Una bugia spontanea e irreparabile spinge questa ragazza in uno strano viaggio, misterioso, umoristico e non privo di amarezza.

Nata nel 1988 a Tokyo, Emi Yagi è redattrice di una rivista femminile. Il suo romanzo, *Diario del nulla* (tradotto da Emi Yagi, pubblicato da NXB Trẻ nel 2026), è la sua opera d'esordio.
Fu grazie a quella bambina inesistente e dispettosa che Shibata iniziò a ricevere attenzioni e trattamenti speciali, un tipo di cura che non aveva mai avuto prima. Proprio quando le cose sembravano migliorare, una tragedia nascosta cominciò a svelarsi. L'esistenza stessa di una donna adulta era determinata da qualcosa di inesistente.

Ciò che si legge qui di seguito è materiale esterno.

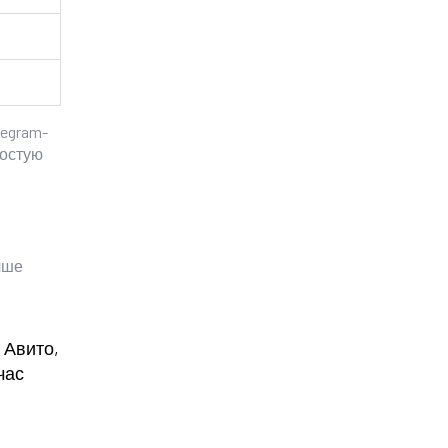
legram-
ростую
чше
 Авито,
час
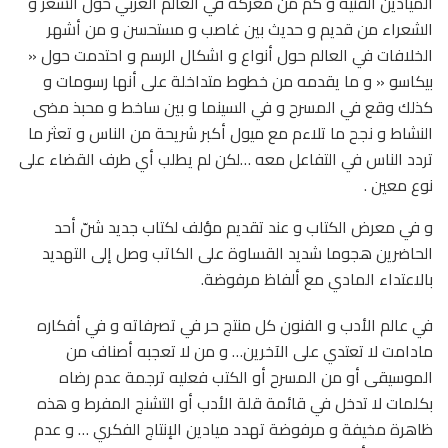
الميادين الفنية و كم من معركة في العالم العربي حول الشعر و
الشعراء من قديم و حديث بين غاصب و مستحسن و من أشهر
الخلافات في العالم حول أنواع و اشكال الرسم و احتدمت حول «
بيكاسو « و ما يقدمه من خطوط متداخلة على أنها رسومات و
كذلك وقع في المسرح و في السينما و بين ساخط و محبذ مضى
النشاط و نجح ما تلاءم مع ميول أكبر شريحة من الناس و تعثر ما
تردد الناس في التفاعل معه …لكن لم يطلب أي طرف القضاء على
نوع معين .
و في معرض الكتاب و عند تقديم مؤلف لكتاب جديد شنّ أحد
الحاضرين هجوما شديد القساوة على الكاتب وصل إلى التهديد
بالاعتداء المادي مع ألفاظ مرفوضة.
في عالم الأدب و الفنون كل منتج حر في تصرفاته و في أفكاره
مادامت لا تعتدي على الآخرين… و من لا تعجبه أصناف من
الموسيقى أو من المسرح أو الكتب فعليه ترجمة عدم رضاه
بكلمات لا تدخل في قائمة قلة الأدب أو التشنج المفرط و هذه
ظاهرة مخيفة و مرفوضة تهدد ميادين الإنتاج الفكري … و عدم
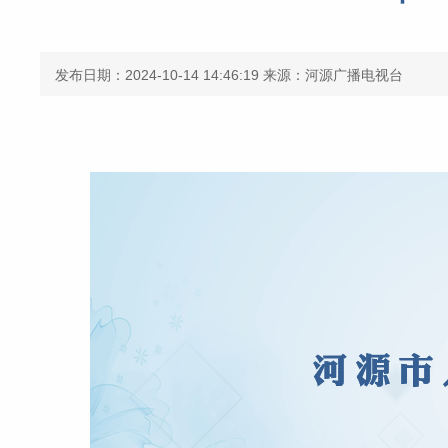
发布日期：2024-10-14 14:46:19
来源：河源广播电视台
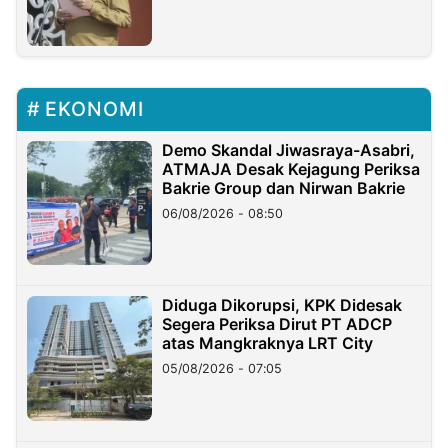
EKONOMI
Demo Skandal Jiwasraya-Asabri,
ATMAJA Desak Kejagung Periksa
Bakrie Group dan Nirwan Bakrie
06/08/2026 - 08:50
Diduga Dikorupsi, KPK Didesak
Segera Periksa Dirut PT ADCP
atas Mangkraknya LRT City
05/08/2026 - 07:05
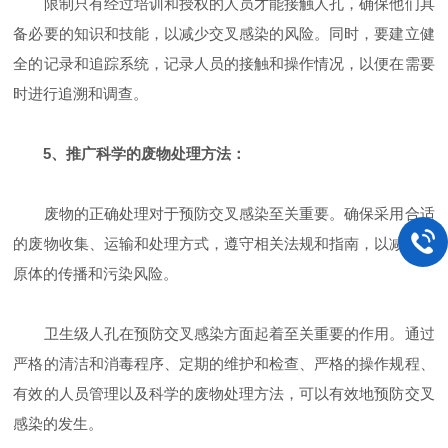
限制只有经过培训和授权的人员才能接触人孔，确保他们具
备必要的知识和技能，以减少交叉感染的风险。同时，要建立健
全的记录和追踪系统，记录人员的接触和操作情况，以便在需要
时进行追溯和调查。
5、推广科学的废物处理方法：
废物的正确处理对于预防交叉感染至关重要。确保采用合适
的废物收集、运输和处理方式，遵守相关法规和指南，以减少病
原体的传播和污染风险。
卫生级人孔在预防交叉感染方面起着至关重要的作用。通过
严格的清洁和消毒程序、定期的维护和检查、严格的操作规程、
有效的人员管理以及科学的废物处理方法，可以有效地预防交叉
感染的发生。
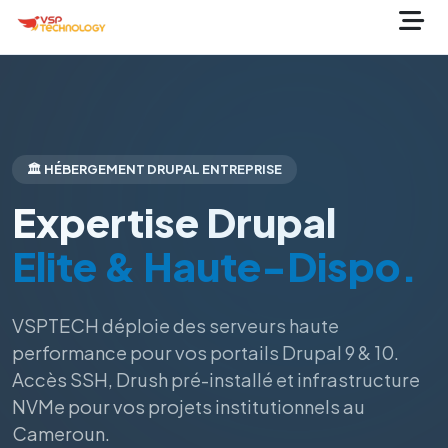
🏛️ HÉBERGEMENT DRUPAL ENTREPRISE
Expertise Drupal
Elite & Haute-Dispo.
VSPTECH déploie des serveurs haute
performance pour vos portails Drupal 9 & 10.
Accès SSH, Drush pré-installé et infrastructure
NVMe pour vos projets institutionnels au
Cameroun.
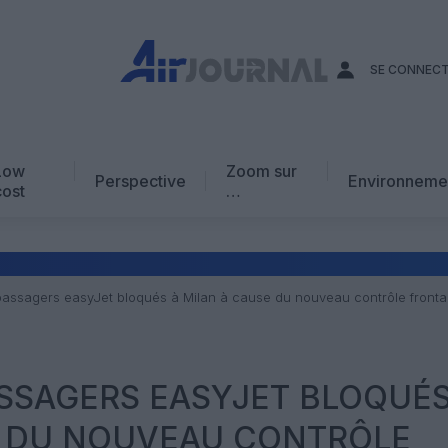
SE CONNEC
Low
Zoom sur
Perspective
Environneme
cost
…
Edito
En chiffres
Avis d’expert
passagers easyJet bloqués à Milan à cause du nouveau contrôle frontal
AJ Académie
Vidéo
ASSAGERS EASYJET BLOQUÉS
E DU NOUVEAU CONTRÔLE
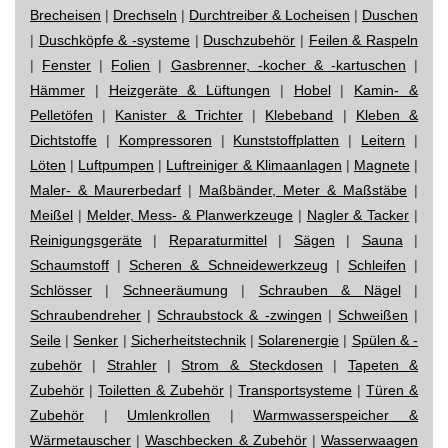
Brecheisen
|
Drechseln
|
Durchtreiber & Locheisen
|
Duschen
|
Duschköpfe & -systeme
|
Duschzubehör
|
Feilen & Raspeln
|
Fenster
|
Folien
|
Gasbrenner, -kocher & -kartuschen
|
Hämmer
|
Heizgeräte & Lüftungen
|
Hobel
|
Kamin- &
Pelletöfen
|
Kanister & Trichter
|
Klebeband
|
Kleben &
Dichtstoffe
|
Kompressoren
|
Kunststoffplatten
|
Leitern
|
Löten
|
Luftpumpen
|
Luftreiniger & Klimaanlagen
|
Magnete
|
Maler- & Maurerbedarf
|
Maßbänder, Meter & Maßstäbe
|
Meißel
|
Melder, Mess- & Planwerkzeuge
|
Nagler & Tacker
|
Reinigungsgeräte
|
Reparaturmittel
|
Sägen
|
Sauna
|
Schaumstoff
|
Scheren & Schneidewerkzeug
|
Schleifen
|
Schlösser
|
Schneeräumung
|
Schrauben & Nägel
|
Schraubendreher
|
Schraubstock & -zwingen
|
Schweißen
|
Seile
|
Senker
|
Sicherheitstechnik
|
Solarenergie
|
Spülen & -
zubehör
|
Strahler
|
Strom & Steckdosen
|
Tapeten &
Zubehör
|
Toiletten & Zubehör
|
Transportsysteme
|
Türen &
Zubehör
|
Umlenkrollen
|
Warmwasserspeicher &
Wärmetauscher
|
Waschbecken & Zubehör
|
Wasserwaagen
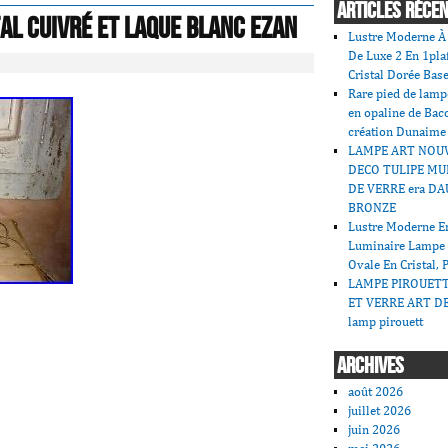
ARTICLES RÉCE
al cuivré et laque blanc Ezan
Lustre Moderne À 
De Luxe 2 En 1pla
Cristal Dorée Bas
Rare pied de lamp
en opaline de Bac
création Dunaime
LAMPE ART NOU
DECO TULIPE MU
DE VERRE era DA
BRONZE
Lustre Moderne En
Luminaire Lampe
Ovale En Cristal, 
LAMPE PIROUET
ET VERRE ART DE
lamp pirouett
ARCHIVES
août 2026
juillet 2026
juin 2026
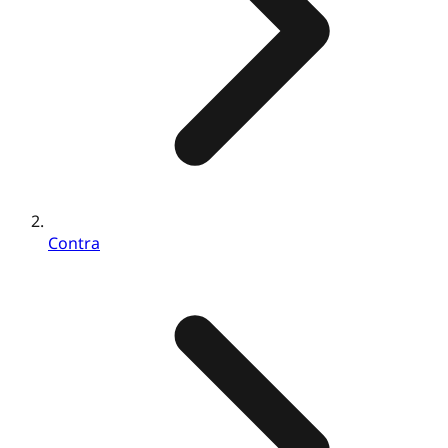
Contra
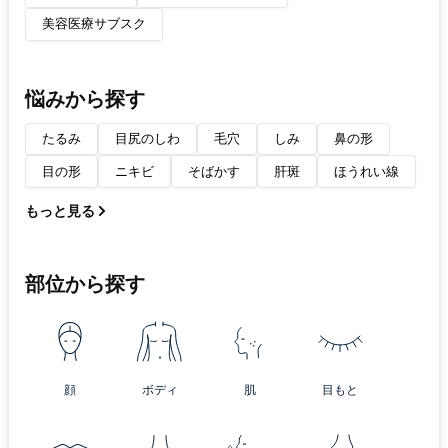
美容医療サブスク
悩みから探す
たるみ
目尻のしわ
毛穴
しみ
鼻の形
目の形
ニキビ
そばかす
肝斑
ほうれい線
もっと見る
部位から探す
顔
ボディ
肌
目もと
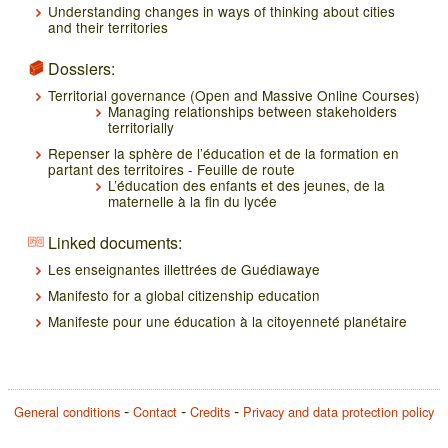
Understanding changes in ways of thinking about cities
and their territories
Dossiers:
Territorial governance (Open and Massive Online Courses)
Managing relationships between stakeholders
territorially
Repenser la sphère de l’éducation et de la formation en
partant des territoires - Feuille de route
L’éducation des enfants et des jeunes, de la
maternelle à la fin du lycée
Linked documents:
Les enseignantes illettrées de Guédiawaye
Manifesto for a global citizenship education
Manifeste pour une éducation à la citoyenneté planétaire
General conditions
Contact
Credits
Privacy and data protection policy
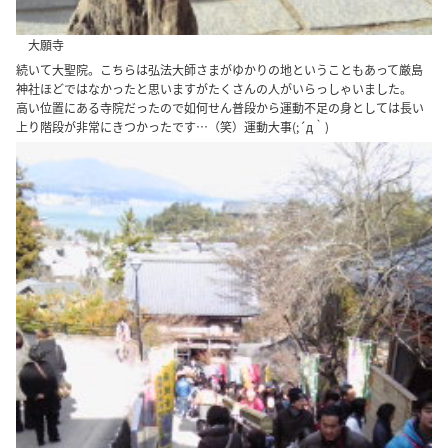
大願寺
続いて大聖院。こちらは弘法大師さまがゆかりの地ということもあって厳島
神社ほどではなかったと思いますがたくさんの人がいらっしゃいました。
高い位置にある寺院だったので如何せん普段から運動不足の身としては長い
上り階段が非常にきつかったです…（笑）運動大事(;´д｀)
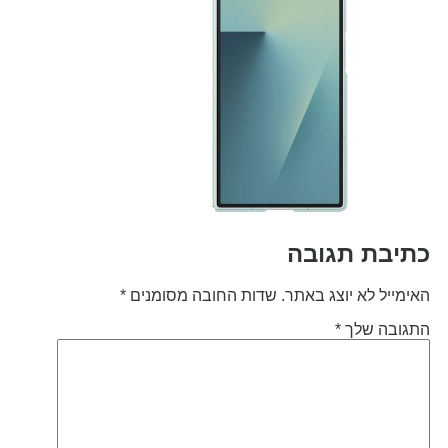
תיבת תגובה
אימייל לא יוצג באתר.
שדות החובה מסומנים
*
תגובה שלך
*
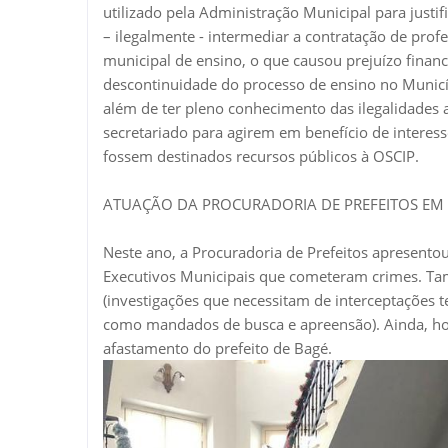
utilizado pela Administração Municipal para justifi
– ilegalmente - intermediar a contratação de prof
municipal de ensino, o que causou prejuízo financ
descontinuidade do processo de ensino no Municí
além de ter pleno conhecimento das ilegalidades a
secretariado para agirem em benefício de interess
fossem destinados recursos públicos à OSCIP.
ATUAÇÃO DA PROCURADORIA DE PREFEITOS EM
Neste ano, a Procuradoria de Prefeitos apresento
Executivos Municipais que cometeram crimes. Ta
(investigações que necessitam de interceptações te
como mandados de busca e apreensão). Ainda, ho
afastamento do prefeito de Bagé.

Quel feto artificiale è un vuoto opprimente. Impregna questa commedia di una sfumatura tragica. Rende questo esile romanzo tagliente come un coltello che affonda nella realtà, e da quella ferita affiorano innumerevoli emozioni represse.
Il tema della finta gravidanza non è una novità nella letteratura e nell'arte. Emi Yagi, inoltre, non ricorre a troppi elementi bizzarri, come spesso accade in molte opere letterarie giapponesi contemporanee.
Seguendo il percorso di una madre riluttante e osservando i suoi tentativi di prolungare e nascondere le sue bugie, l'autore ritrae la solitudine dell'uomo moderno. Con lo sviluppo della società, le persone si ritrovano sempre più smarrite tra le comodità create dalla civiltà.
Il modello familiare tradizionale si sta sgretolando, dando origine a nuove tipologie di famiglie. Le persone possono lavorare insieme quasi tutto il giorno. L'azienda diventa una "seconda casa", ma una casa priva del calore dell'affetto familiare.
Fingendo di essere incinta, Shibata cercò di vivere come tale. Dedicava del tempo a prendersi cura di sé, il che significava anche prendersi cura del bambino "inesistente" nel suo grembo. Quel bambino era la sua piccola e sola parte di sé nel mondo. Allo stesso tempo, era un barlume di speranza, un modo per tenerla unita, per connetterla alla realtà della vita. Anche quel bambino aveva bisogno di essere nutrito e confortato. Proprio come ogni essere umano, indipendentemente dal sesso, ha bisogno di conforto anche quando pensiamo di vivere in pace.